═════ EXTRACTED RECORDS ═════

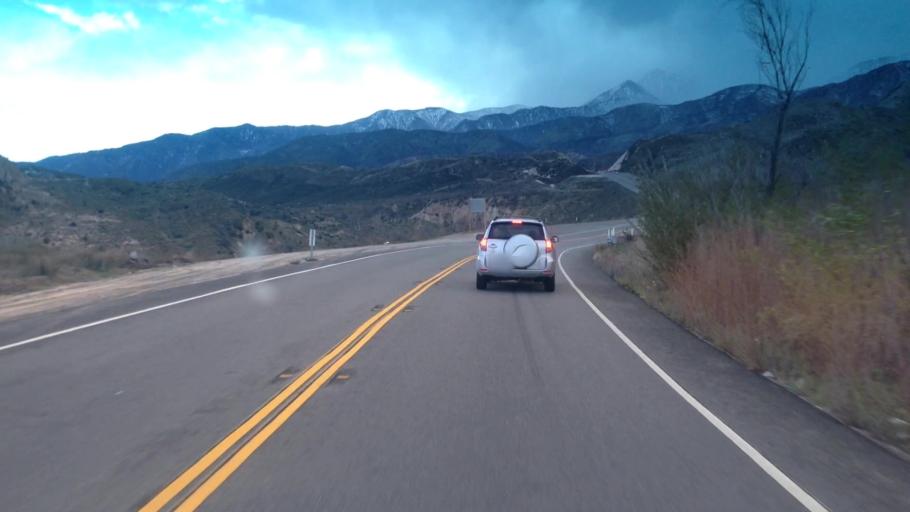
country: US
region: California
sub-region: San Bernardino County
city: Oak Hills
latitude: 34.3216
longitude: -117.4596
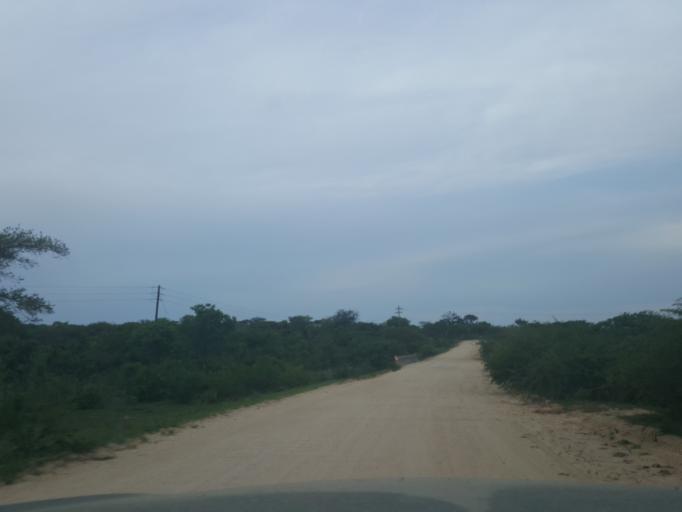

═════

→ WORK TO DO
Reproduce the records above verbatim, omitting the pictures.

→ FINAL RESULT
country: US
region: California
sub-region: San Bernardino County
city: Oak Hills
latitude: 34.3216
longitude: -117.4596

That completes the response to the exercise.